▶ PAGINA

==*==

La situazione in Venezuela è sempre più tesa e gli Stati Uniti scendono in campo, con la richiesta di un vertice d’emergenza. A Bogotà si tiene la riunione del Gruppo di Lima, un’alleanza internazionale composta da 14 paesi latinoamericani e sostenuta dagli Stati Uniti, nata per contrastare l’avanzata chavista nella parte sud del continente e per aiutare il Venezuela a superare la crisi economica. Tra questi, solo 11 paesi hanno riconosciuto il leader dell’opposizione Juan Guaidò come presidente ad interim del Venezuela, mentre Messico, Guyana e Santa Lucia sostengono ancora il governo di Nicolas Maduro. Guaidò vuole parlare con Mike Pence, vicepresidente degli Stati Uniti, e l’incontro avverrà oggi.
Scontri mortali – La richiesta di Guaidò al Gruppo di Lima è quella di un intervento militare in Venezuela per fermare il caos. Dopo un fine settimana di scontri, aiuti umanitari bloccati e camion incendiati, con oltre 25 morti ai confini con il Brasile e l’avvelenamento di un deputato dell’opposizione avvenuto sabato 24, Guaidò si è detto: «aperto a tutte le opzioni». L’ipotesi di intervento non è però condivisa da tutti i membri del Gruppo di Lima tra cui Colombia, Brasile, Argentina, Perù e Cile. A questi si aggiunge l’Ue il cui obiettivo è che si «eviti un intervento militare» e che «la crisi si risolva in modo pacifico e democratico». A ribadirlo è stato l’Alto rappresentante per la politica estera europea Federica Mogherini, che ha chiesto «con forza alla polizia e alle forze di sicurezza venezuelane di contenersi, evitare l’uso della forza e permettere l’ingresso degli aiuti». Mentre il segretario generale delle Nazioni Unite Antonio Guterres lancia un «forte appello» alle parti in Venezuela per evitare ogni tipo di violenze.

==*==

▶ DATI
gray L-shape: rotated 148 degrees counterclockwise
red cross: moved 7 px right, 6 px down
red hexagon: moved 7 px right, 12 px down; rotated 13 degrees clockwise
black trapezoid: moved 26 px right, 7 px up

==*==

▶ CONSEGNE DELL'ESERCIZIO
• 1. Secondo l'articolo sul Venezuela, da quanti paesi è composto il Gruppo di Lima?
• 2. Scrivi il seguito dell'articolo sul Venezuela, cominciando dopo la sua ultima frase.
I dati non hanno alcun ruolo in questo lavoro.

▶ RISPOSTE IN ORDINE
• 1. Il Gruppo di Lima è composto da 14 paesi latinoamericani.

• 2.
Cacuta tra scontri e veleno – Il fine settimana è iniziato con il concerto a Cacuta, una città colombiana al confine: “Venezuela Aid”, organizzato dal miliardario britannico Richard Branson con l’obiettivo di raccogliere fondi per il Venezuela. Tutto è andato liscio, nessuno scontro, anche se i canali televisivi in cui si trasmetteva il concerto sono stati oscurati dal governo. Si trattava solo della quiete prima della tempesta. Sabato 24 gli scontri legati al blocco degli aiuti umanitari da parte delle milizie armate di Maduro hanno causato più di 280 feriti. Una lotta con proiettili di gomma e fumogeni che, stando al giornale brasiliano O Globo, ha visto anche l’uso di armi da fuoco. A Santa Elena de Uairen, sul confine brasiliano, i “colectivos chavisti” composti da milizie irregolari pro Maduro hanno sparato sui manifestanti, in gran parte membri delle comunità indigene Kumaparakay e Pemon. Il bilancio delle vittime è salito a 25, tra queste anche un ragazzo di 14 anni. In serata è giunta anche la notizia del ricovero in gravi condizioni in ospedale del deputato dell’opposizione venezuelana Freddy Superlano. L’uomo si trovava in un ristorante quando si è sentito male: secondo le autorità locali, il malore sarebbe stato provocato dall’ingestione di una notevole quantià di “burundanga” ovvero scopolamina. La cosiddetta “droga dello stupro” è un allucinogeno che provoca alterazioni di coscienza e amnesie e che in forti dosi può portare alla morte. Destino che è toccato all’assistente e cugino di Superlano, Carlos Surinas, che si trovava con lui al ristorante.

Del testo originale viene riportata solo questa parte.